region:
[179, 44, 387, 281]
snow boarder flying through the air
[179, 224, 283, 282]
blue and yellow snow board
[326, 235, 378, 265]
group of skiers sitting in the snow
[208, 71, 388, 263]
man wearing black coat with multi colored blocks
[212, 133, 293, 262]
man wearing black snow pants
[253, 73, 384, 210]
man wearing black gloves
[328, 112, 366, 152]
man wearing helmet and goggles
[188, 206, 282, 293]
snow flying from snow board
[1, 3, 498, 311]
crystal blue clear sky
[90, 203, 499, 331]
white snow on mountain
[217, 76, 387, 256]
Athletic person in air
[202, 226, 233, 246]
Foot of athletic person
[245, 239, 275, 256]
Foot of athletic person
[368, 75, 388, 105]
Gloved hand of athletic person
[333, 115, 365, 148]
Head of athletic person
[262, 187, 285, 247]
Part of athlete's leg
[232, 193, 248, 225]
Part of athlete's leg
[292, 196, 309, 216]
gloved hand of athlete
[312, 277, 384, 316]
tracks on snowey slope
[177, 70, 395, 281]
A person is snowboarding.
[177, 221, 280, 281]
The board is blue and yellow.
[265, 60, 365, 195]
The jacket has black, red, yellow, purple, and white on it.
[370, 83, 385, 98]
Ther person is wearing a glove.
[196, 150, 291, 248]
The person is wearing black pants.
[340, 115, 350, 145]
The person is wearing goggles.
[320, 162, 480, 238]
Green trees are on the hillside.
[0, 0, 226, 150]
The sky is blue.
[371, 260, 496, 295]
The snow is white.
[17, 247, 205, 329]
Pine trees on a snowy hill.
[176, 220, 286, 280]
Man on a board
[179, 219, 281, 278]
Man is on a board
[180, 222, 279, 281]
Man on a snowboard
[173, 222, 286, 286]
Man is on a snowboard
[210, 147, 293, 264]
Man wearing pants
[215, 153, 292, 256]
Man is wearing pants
———
EXERCISE OBJECTIVE: Copy out every line of the material above verbatim, from the first line through the last.

THE REPLY:
region:
[179, 44, 387, 281]
snow boarder flying through the air
[179, 224, 283, 282]
blue and yellow snow board
[326, 235, 378, 265]
group of skiers sitting in the snow
[208, 71, 388, 263]
man wearing black coat with multi colored blocks
[212, 133, 293, 262]
man wearing black snow pants
[253, 73, 384, 210]
man wearing black gloves
[328, 112, 366, 152]
man wearing helmet and goggles
[188, 206, 282, 293]
snow flying from snow board
[1, 3, 498, 311]
crystal blue clear sky
[90, 203, 499, 331]
white snow on mountain
[217, 76, 387, 256]
Athletic person in air
[202, 226, 233, 246]
Foot of athletic person
[245, 239, 275, 256]
Foot of athletic person
[368, 75, 388, 105]
Gloved hand of athletic person
[333, 115, 365, 148]
Head of athletic person
[262, 187, 285, 247]
Part of athlete's leg
[232, 193, 248, 225]
Part of athlete's leg
[292, 196, 309, 216]
gloved hand of athlete
[312, 277, 384, 316]
tracks on snowey slope
[177, 70, 395, 281]
A person is snowboarding.
[177, 221, 280, 281]
The board is blue and yellow.
[265, 60, 365, 195]
The jacket has black, red, yellow, purple, and white on it.
[370, 83, 385, 98]
Ther person is wearing a glove.
[196, 150, 291, 248]
The person is wearing black pants.
[340, 115, 350, 145]
The person is wearing goggles.
[320, 162, 480, 238]
Green trees are on the hillside.
[0, 0, 226, 150]
The sky is blue.
[371, 260, 496, 295]
The snow is white.
[17, 247, 205, 329]
Pine trees on a snowy hill.
[176, 220, 286, 280]
Man on a board
[179, 219, 281, 278]
Man is on a board
[180, 222, 279, 281]
Man on a snowboard
[173, 222, 286, 286]
Man is on a snowboard
[210, 147, 293, 264]
Man wearing pants
[215, 153, 292, 256]
Man is wearing pants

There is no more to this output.